I try to implement Hampel tanh estimators to normalize highly asymmetric data. In order to do this, I need to perform the following calculation:
Given x - a sorted list of numbers and m - the median of x, I need to find a such that approximately 70% of the values in x fall into the range (m-a; m+a). We know nothing about the distribution of values in x. I write in python using numpy, and the best idea that I had is to write some sort of stochastic iterative search (for example, as was described by Solis and Wets), but I suspect that there is a better approach, either in form of better algorithm or as a ready function.
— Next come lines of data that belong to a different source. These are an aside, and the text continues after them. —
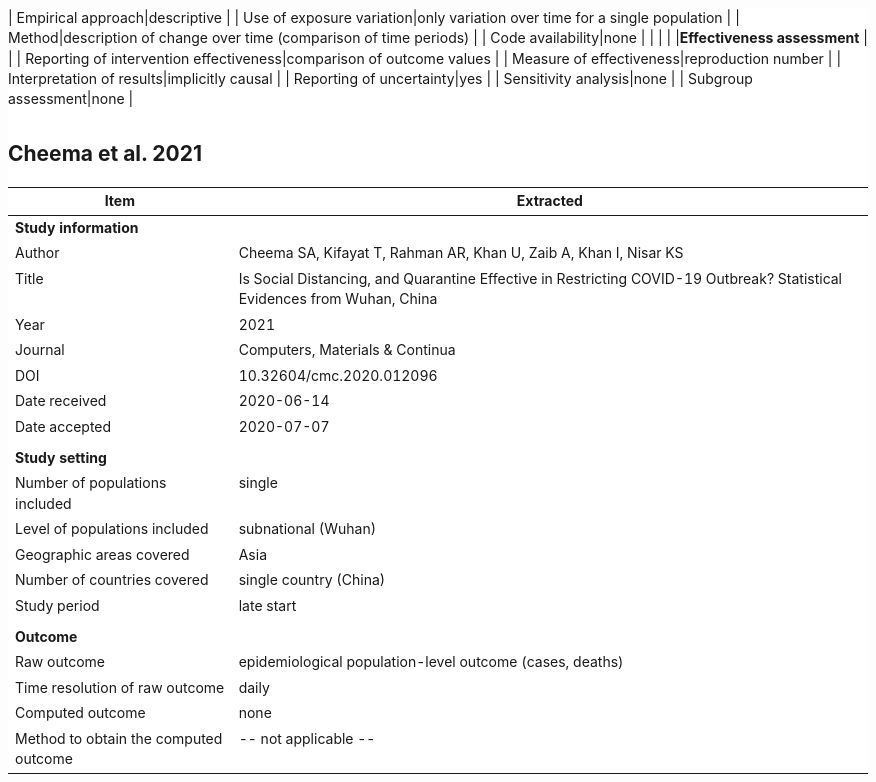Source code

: | Empirical approach|descriptive |
| Use of exposure variation|only variation over time for a single population |
| Method|description of change over time (comparison of time periods) |
| Code availability|none |
| | |
|**Effectiveness assessment** | | 
| Reporting of intervention effectiveness|comparison of outcome values |
| Measure of effectiveness|reproduction number |
| Interpretation of results|implicitly causal |
| Reporting of uncertainty|yes |
| Sensitivity analysis|none |
| Subgroup assessment|none |




## Cheema et al. 2021


| Item | Extracted |
|----|----|
|**Study information** | | 
| Author|Cheema SA, Kifayat T, Rahman AR, Khan U, Zaib A, Khan I, Nisar KS |
| Title|Is Social Distancing, and Quarantine Effective in Restricting COVID-19 Outbreak? Statistical Evidences from Wuhan, China |
| Year|2021 |
| Journal|Computers, Materials \& Continua |
| DOI|10.32604/cmc.2020.012096 |
| Date received|2020-06-14 |
| Date accepted|2020-07-07 |
| | |
|**Study setting** | | 
| Number of populations included|single |
| Level of populations included|subnational (Wuhan) |
| Geographic areas covered|Asia |
| Number of countries covered|single country (China) |
| Study period|late start |
| | |
|**Outcome** | | 
| Raw outcome|epidemiological population-level outcome (cases, deaths) |
| Time resolution of raw outcome|daily |
| Computed outcome|none |
| Method to obtain the computed outcome|-- not applicable -- |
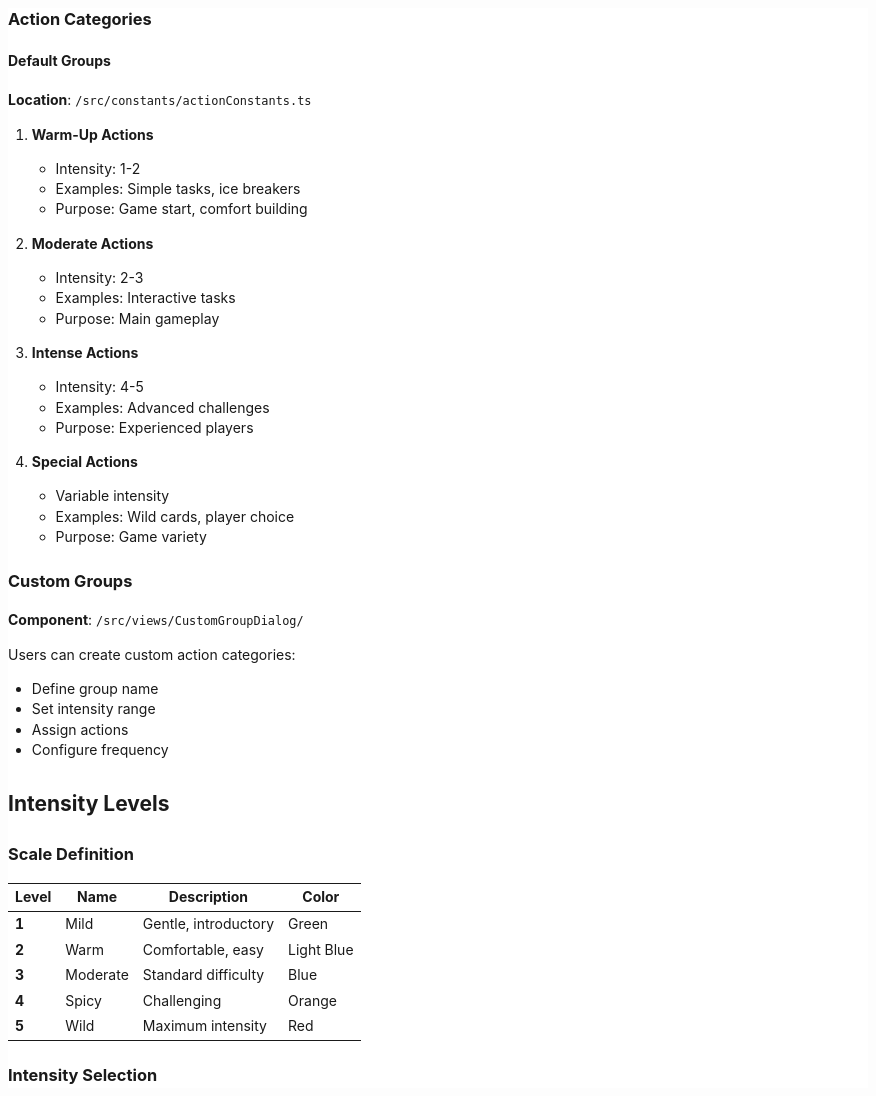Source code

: ### Action Categories

#### Default Groups

**Location**: `/src/constants/actionConstants.ts`

1. **Warm-Up Actions**
   - Intensity: 1-2
   - Examples: Simple tasks, ice breakers
   - Purpose: Game start, comfort building

2. **Moderate Actions**
   - Intensity: 2-3
   - Examples: Interactive tasks
   - Purpose: Main gameplay

3. **Intense Actions**
   - Intensity: 4-5
   - Examples: Advanced challenges
   - Purpose: Experienced players

4. **Special Actions**
   - Variable intensity
   - Examples: Wild cards, player choice
   - Purpose: Game variety

### Custom Groups

**Component**: `/src/views/CustomGroupDialog/`

Users can create custom action categories:

- Define group name
- Set intensity range
- Assign actions
- Configure frequency

## Intensity Levels

### Scale Definition

| Level | Name     | Description          | Color      |
| ----- | -------- | -------------------- | ---------- |
| **1** | Mild     | Gentle, introductory | Green      |
| **2** | Warm     | Comfortable, easy    | Light Blue |
| **3** | Moderate | Standard difficulty  | Blue       |
| **4** | Spicy    | Challenging          | Orange     |
| **5** | Wild     | Maximum intensity    | Red        |

### Intensity Selection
I searched the numpy and scipy documentation, but couldn't find any useful hint.
EDIT
Seth suggested to use scipy.stats.mstats.trimboth, however in my test for a skewed distribution, this suggestion didn't work:
from scipy.stats.mstats import trimboth
import numpy as np
theList = np.log10(1+np.arange(.1, 100))
theMedian = np.median(theList)
trimmedList = trimboth(theList, proportiontocut=0.15)
a = (trimmedList.max() - trimmedList.min()) * 0.5
#check how many elements fall into the range
sel = (theList > (theMedian - a)) * (theList < (theMedian + a))
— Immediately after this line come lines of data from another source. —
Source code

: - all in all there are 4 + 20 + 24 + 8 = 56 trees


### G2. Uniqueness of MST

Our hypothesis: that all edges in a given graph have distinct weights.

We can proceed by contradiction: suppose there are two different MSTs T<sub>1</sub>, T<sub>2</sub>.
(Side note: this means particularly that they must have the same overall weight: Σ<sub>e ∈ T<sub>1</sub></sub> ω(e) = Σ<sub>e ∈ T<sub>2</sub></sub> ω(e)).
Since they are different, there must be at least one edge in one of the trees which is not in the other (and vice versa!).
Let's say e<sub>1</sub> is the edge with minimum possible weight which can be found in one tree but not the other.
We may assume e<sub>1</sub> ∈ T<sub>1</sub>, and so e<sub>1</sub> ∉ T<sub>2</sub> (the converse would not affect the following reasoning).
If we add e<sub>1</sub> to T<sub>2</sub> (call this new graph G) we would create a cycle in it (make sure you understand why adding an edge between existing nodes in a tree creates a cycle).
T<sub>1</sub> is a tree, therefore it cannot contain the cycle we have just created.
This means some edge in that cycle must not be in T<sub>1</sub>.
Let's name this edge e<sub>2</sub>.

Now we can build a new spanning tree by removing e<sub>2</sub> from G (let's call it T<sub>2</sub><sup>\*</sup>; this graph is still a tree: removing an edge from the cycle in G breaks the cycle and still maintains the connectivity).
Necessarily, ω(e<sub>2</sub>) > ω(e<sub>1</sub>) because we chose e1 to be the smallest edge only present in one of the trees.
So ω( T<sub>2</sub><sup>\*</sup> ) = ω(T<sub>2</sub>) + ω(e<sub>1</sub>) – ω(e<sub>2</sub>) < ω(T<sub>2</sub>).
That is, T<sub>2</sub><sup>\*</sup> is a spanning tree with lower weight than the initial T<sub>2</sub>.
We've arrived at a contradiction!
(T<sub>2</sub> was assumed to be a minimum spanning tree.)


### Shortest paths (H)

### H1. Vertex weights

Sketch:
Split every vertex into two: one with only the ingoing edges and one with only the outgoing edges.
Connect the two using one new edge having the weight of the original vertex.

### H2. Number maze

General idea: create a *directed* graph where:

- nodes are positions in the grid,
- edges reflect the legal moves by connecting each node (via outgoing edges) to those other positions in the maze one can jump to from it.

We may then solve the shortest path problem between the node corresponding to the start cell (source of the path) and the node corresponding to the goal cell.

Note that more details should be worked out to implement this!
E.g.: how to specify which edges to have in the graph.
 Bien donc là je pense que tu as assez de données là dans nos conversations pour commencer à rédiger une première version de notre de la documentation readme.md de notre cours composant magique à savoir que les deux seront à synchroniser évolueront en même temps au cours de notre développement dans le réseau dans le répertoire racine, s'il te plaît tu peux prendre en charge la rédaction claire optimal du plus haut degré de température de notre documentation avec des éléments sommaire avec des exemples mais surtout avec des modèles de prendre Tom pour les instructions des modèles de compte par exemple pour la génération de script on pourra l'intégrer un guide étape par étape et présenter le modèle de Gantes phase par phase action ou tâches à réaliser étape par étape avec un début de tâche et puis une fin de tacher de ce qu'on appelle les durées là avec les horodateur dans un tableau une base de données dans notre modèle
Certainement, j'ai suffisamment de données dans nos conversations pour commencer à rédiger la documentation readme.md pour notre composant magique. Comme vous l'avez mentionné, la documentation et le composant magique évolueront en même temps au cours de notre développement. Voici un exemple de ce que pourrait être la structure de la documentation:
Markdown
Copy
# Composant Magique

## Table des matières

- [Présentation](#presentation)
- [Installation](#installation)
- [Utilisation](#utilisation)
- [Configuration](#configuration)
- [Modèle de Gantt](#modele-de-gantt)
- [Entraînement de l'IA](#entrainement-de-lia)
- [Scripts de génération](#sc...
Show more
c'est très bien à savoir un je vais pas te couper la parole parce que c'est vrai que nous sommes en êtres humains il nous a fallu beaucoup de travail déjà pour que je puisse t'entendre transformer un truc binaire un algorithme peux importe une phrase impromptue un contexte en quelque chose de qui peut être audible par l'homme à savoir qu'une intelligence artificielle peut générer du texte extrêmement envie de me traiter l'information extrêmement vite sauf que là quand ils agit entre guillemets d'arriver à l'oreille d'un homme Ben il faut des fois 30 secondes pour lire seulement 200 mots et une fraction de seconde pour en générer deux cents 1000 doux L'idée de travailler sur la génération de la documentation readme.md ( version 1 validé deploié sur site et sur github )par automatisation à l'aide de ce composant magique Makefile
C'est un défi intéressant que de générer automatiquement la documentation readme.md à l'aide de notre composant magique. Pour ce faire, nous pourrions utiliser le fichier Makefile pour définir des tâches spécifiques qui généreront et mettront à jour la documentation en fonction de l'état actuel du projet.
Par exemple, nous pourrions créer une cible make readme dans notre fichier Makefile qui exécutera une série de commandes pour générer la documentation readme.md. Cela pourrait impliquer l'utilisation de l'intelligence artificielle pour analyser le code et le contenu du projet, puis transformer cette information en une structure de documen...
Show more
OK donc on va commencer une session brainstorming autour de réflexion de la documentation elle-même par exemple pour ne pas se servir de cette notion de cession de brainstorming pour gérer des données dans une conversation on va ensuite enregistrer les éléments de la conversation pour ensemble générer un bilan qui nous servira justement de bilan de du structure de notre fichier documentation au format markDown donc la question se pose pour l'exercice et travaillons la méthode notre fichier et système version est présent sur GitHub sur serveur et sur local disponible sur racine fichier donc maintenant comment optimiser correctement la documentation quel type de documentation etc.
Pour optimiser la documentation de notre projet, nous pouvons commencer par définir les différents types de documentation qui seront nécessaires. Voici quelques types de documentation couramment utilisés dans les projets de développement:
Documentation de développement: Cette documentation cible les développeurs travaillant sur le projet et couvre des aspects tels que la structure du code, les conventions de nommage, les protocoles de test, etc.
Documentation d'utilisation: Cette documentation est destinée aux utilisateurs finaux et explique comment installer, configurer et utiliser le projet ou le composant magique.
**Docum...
print np.sum(sel) / float(len(theList))
The output is 0.79 (~80%, instead of 70)
You need to first symmetrize your distribution by folding all values less than the mean over to the right. Then you can use the standard scipy.stats functions on this one-sided distribution:
from scipy.stats import scoreatpercentile
import numpy as np
theList = np.log10(1+np.arange(.1, 100))
theMedian = np.median(theList)
oneSidedList = theList[:] # copy original list
# fold over to the right all values left of the median
oneSidedList[theList < theMedian] = 2*theMedian - theList[theList < theMedian]
# find the 70th centile of the one-sided distribution
a = scoreatpercentile(oneSidedList, 70) - theMedian
#check how many elements fall into the range
sel = (theList > (theMedian - a)) * (theList < (theMedian + a))
print np.sum(sel) / float(len(theList))
This gives the result of 0.7 as required.